Open-Access: This is an open-access article that was selected by an in-house editor and fully peer-reviewed by external reviewers. It is distributed in accordance with the Creative Commons Attribution Non Commercial (CC BY-NC 4.0) license, which permits others to distribute, remix, adapt, build upon this work non-commercially, and license their derivative works on different terms, provided the original work is properly cited and the use is non-commercial. See:
Corresponding author: Frank Maixner, PhD, Senior Researcher, Institute for Mummy Studies, EURAC Research, Viale Druso 1, Bolzano 39100, Italy.
Telephone: +39-471-055567 Fax: +39-471-055579
Received: June 28, 2019
Peer-review started: June 28, 2019
First decision: July 20, 2019
Revised: September 13, 2019
Accepted: November 1, 2019
Article in press: November 1, 2019
Published online: November 14, 2019

The bacterium Helicobacter pylori (H. pylori) infects the stomachs of approximately 50% of all humans. With its universal occurrence, high infectivity and virulence properties it is considered as one of the most severe global burdens of modern humankind. It has accompanied humans for many thousands of years, and due to its high genetic variability and vertical transmission, its population genetics reflects the history of human migrations. However, especially complex demographic events such as the colonisation of Europe cannot be resolved with population genetic analysis of modern H. pylori strains alone. This is best exemplified with the reconstruction of the 5300-year-old H. pylori genome of the Iceman, a European Copper Age mummy. Our analysis provided precious insights into the ancestry and evolution of the pathogen and underlined the high complexity of ancient European population history. In this review we will provide an overview on the molecular analysis of H. pylori in mummified human remains that were done so far and we will outline methodological advancements in the field of ancient DNA research that support the reconstruction and authentication of ancient H. pylori genome sequences.

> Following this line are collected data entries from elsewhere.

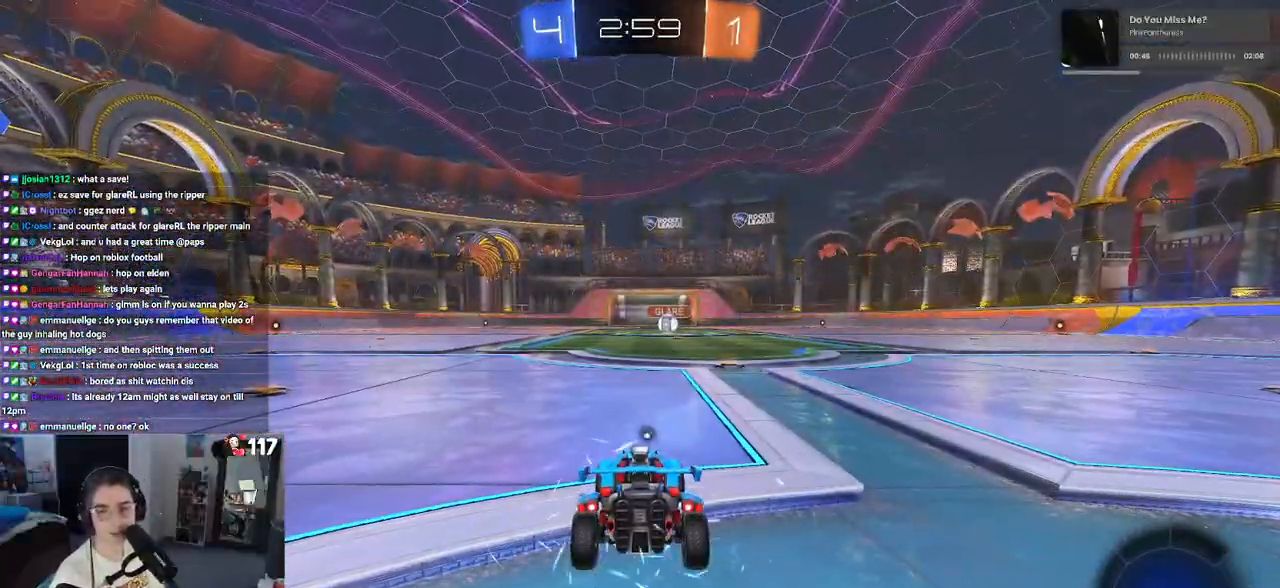
{"buttons": [], "left_stick": "center", "right_stick": "center", "events": []}
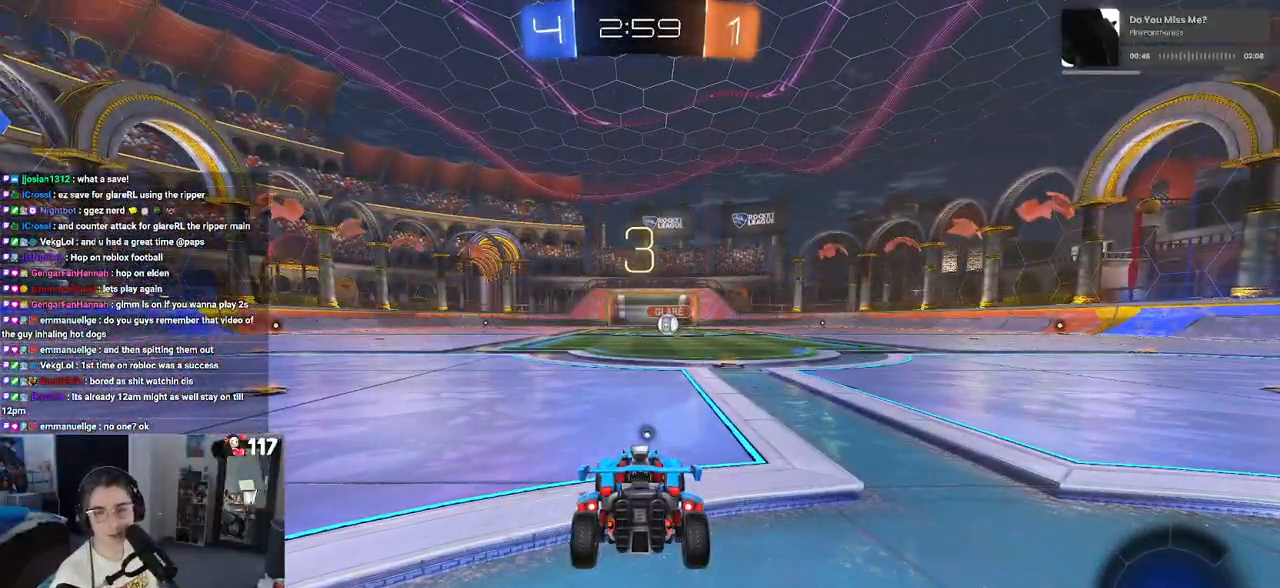
{"buttons": [], "left_stick": "center", "right_stick": "center", "events": []}
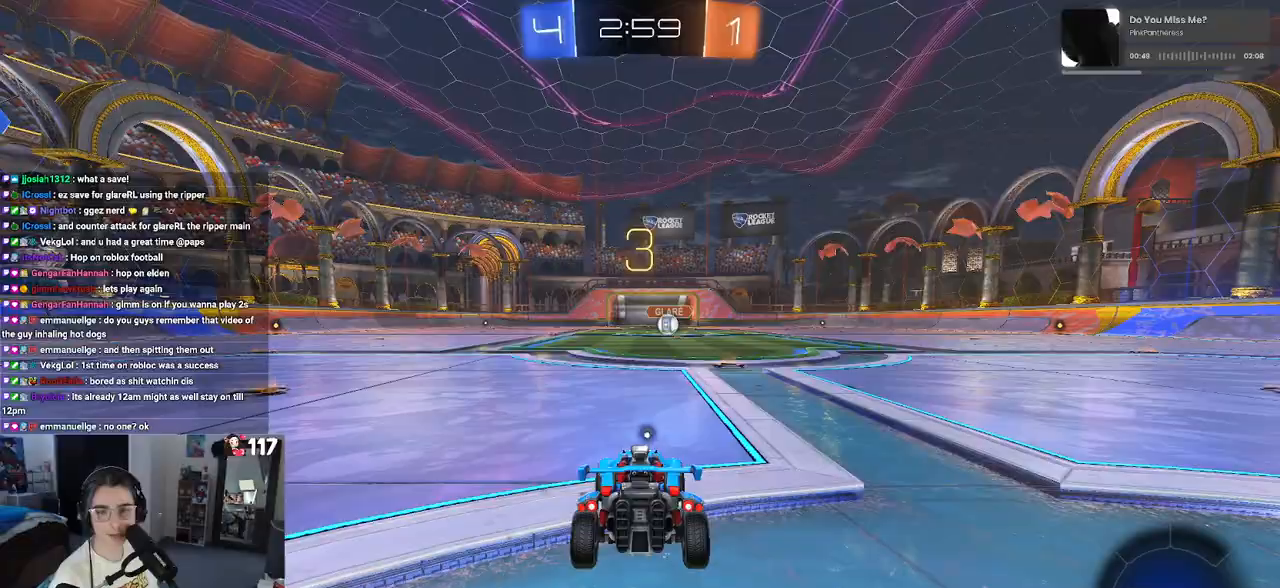
{"buttons": [], "left_stick": "center", "right_stick": "center", "events": []}
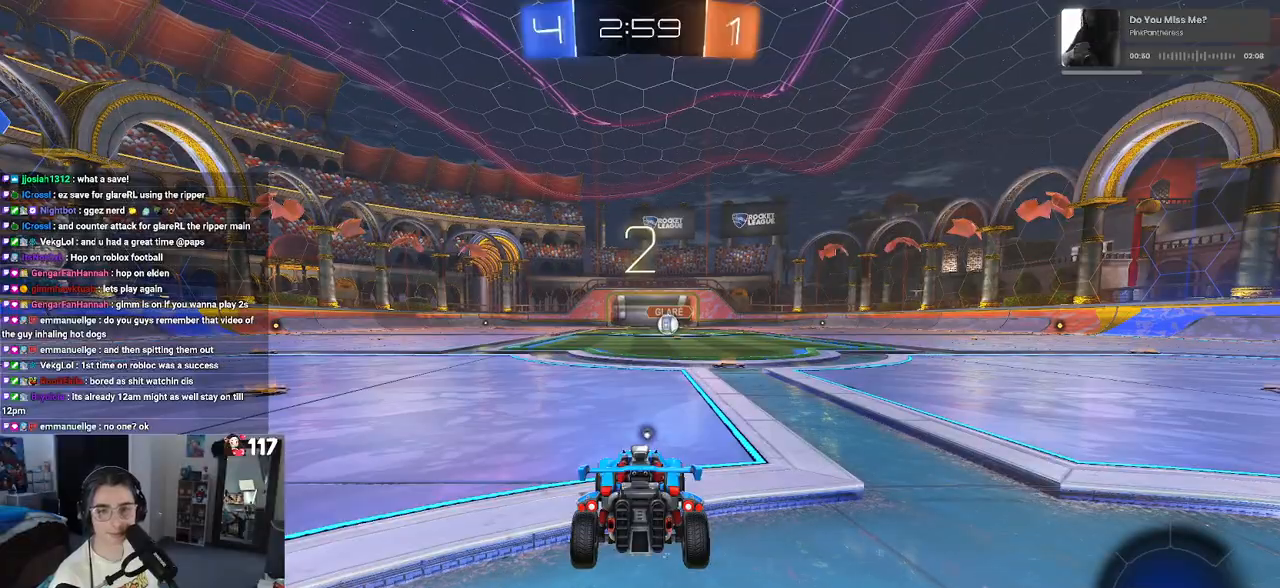
{"buttons": ["R2"], "left_stick": "center", "right_stick": "center", "events": [[83, "R2", "down"]]}
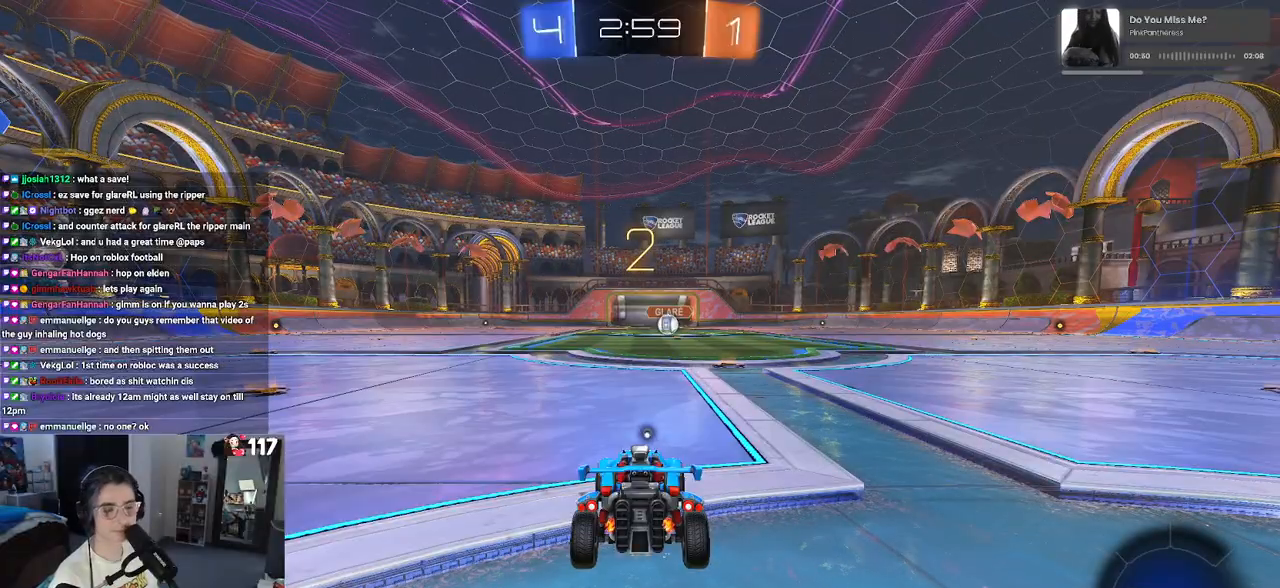
{"buttons": ["TRIANGLE", "R1", "R2"], "left_stick": "center", "right_stick": "center", "events": [[400, "R1", "down"], [417, "TRIANGLE", "down"]]}
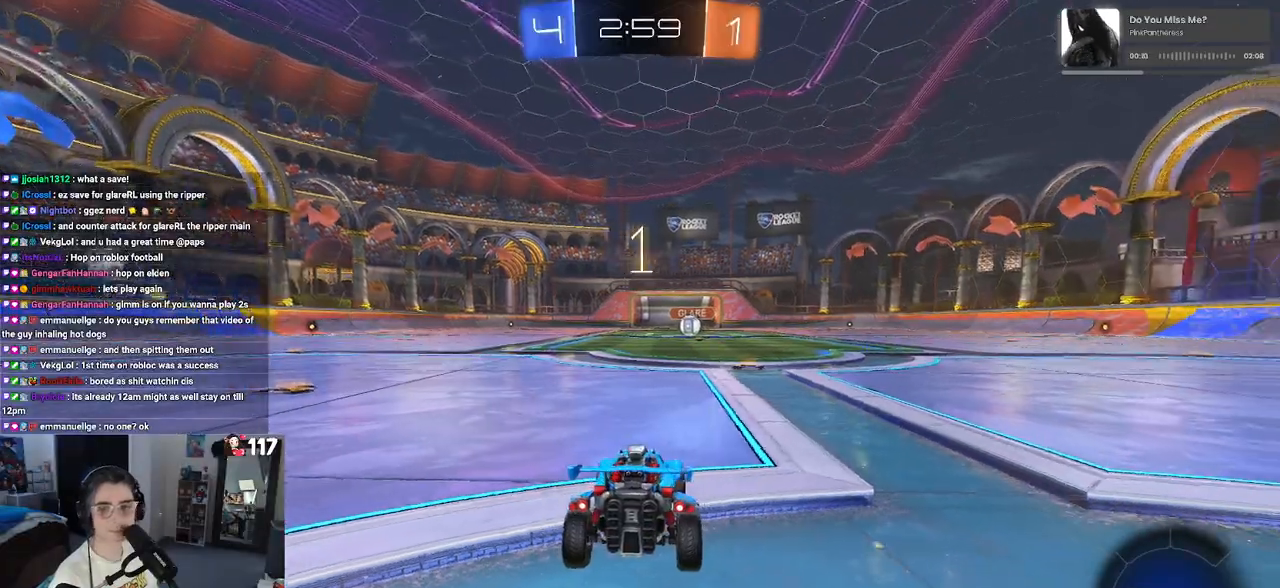
{"buttons": ["R1", "R2"], "left_stick": "center", "right_stick": "center", "events": [[17, "TRIANGLE", "up"]]}
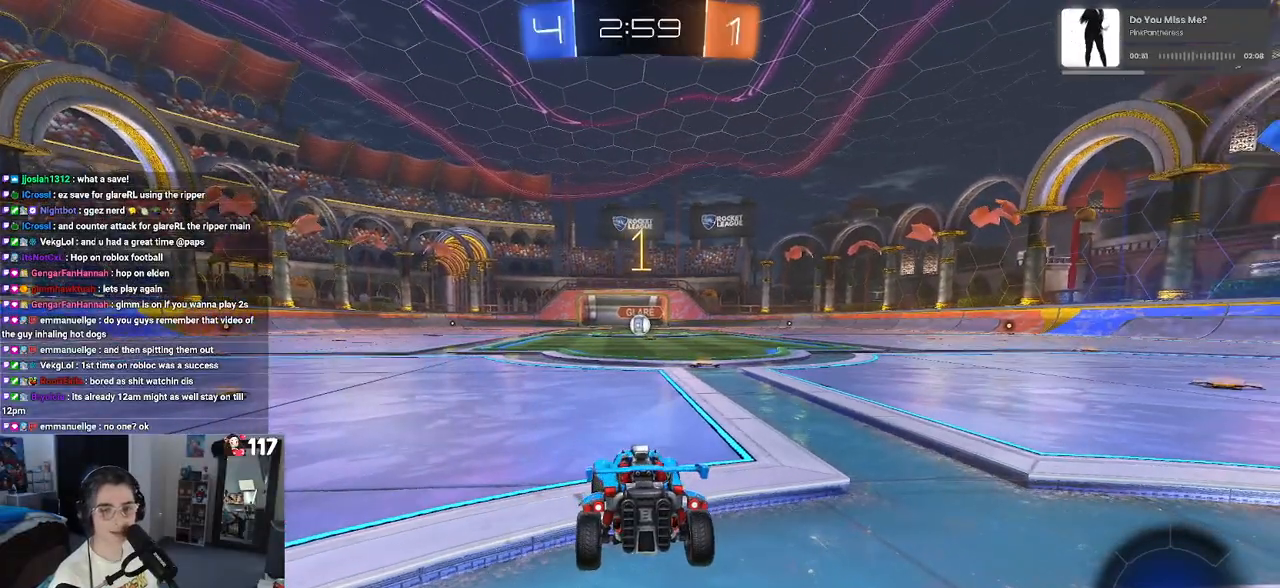
{"buttons": ["R1", "R2"], "left_stick": "center", "right_stick": "center", "events": [[183, "left_stick", "right"], [400, "left_stick", "center"]]}
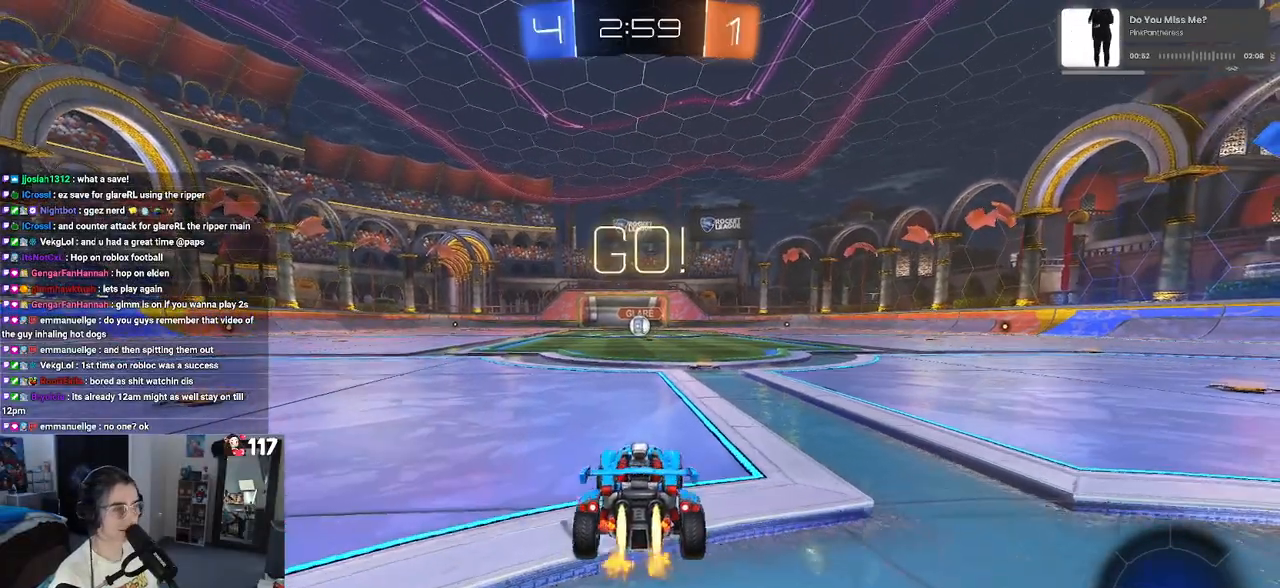
{"buttons": ["R1", "R2"], "left_stick": "up-left", "right_stick": "center", "events": [[50, "left_stick", "right"], [167, "left_stick", "center"], [367, "CROSS", "down"], [367, "left_stick", "up"], [433, "left_stick", "up-left"], [467, "CROSS", "up"]]}
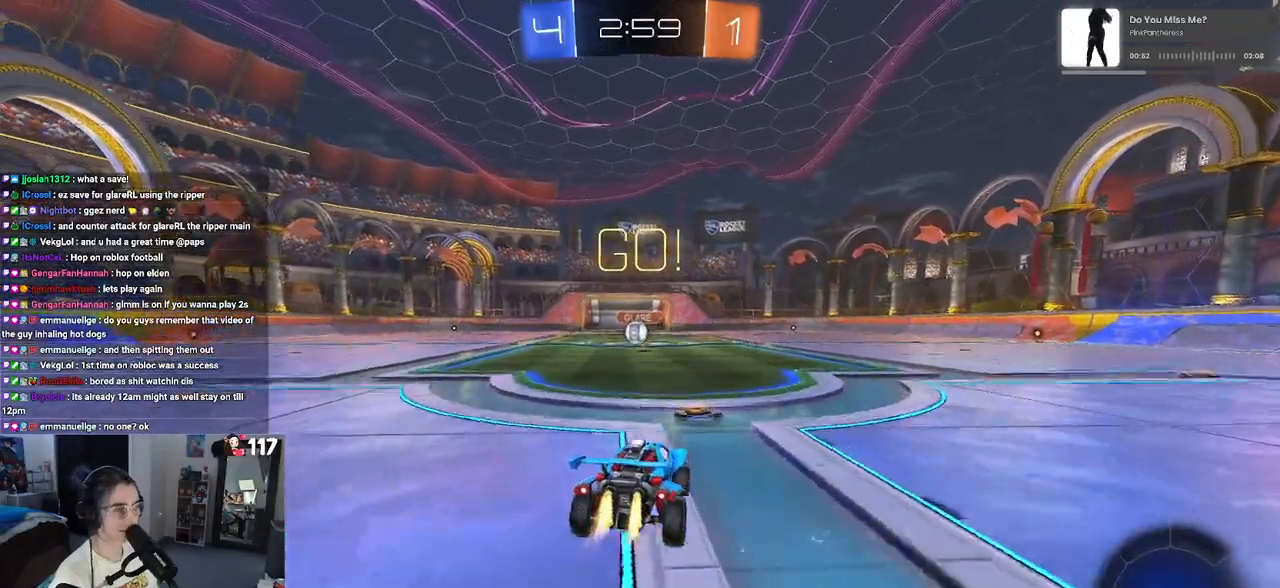
{"buttons": ["SQUARE", "R1", "R2"], "left_stick": "down-left", "right_stick": "center", "events": [[33, "CROSS", "down"], [117, "SQUARE", "down"], [133, "CROSS", "up"], [133, "left_stick", "down"], [383, "left_stick", "down-left"]]}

Keywords: Helicobacter pylori, Ancient DNA, Evolution, Iceman, Ancient gut contents, Coprolites

Core tip: The molecular analysis of ancient human remains holds the potential to reconstruct Helicobacter pylori genomes dating to various time periods from all over the world. This will provide precious insights into the virulence evolution and population history of this important stomach pathogen.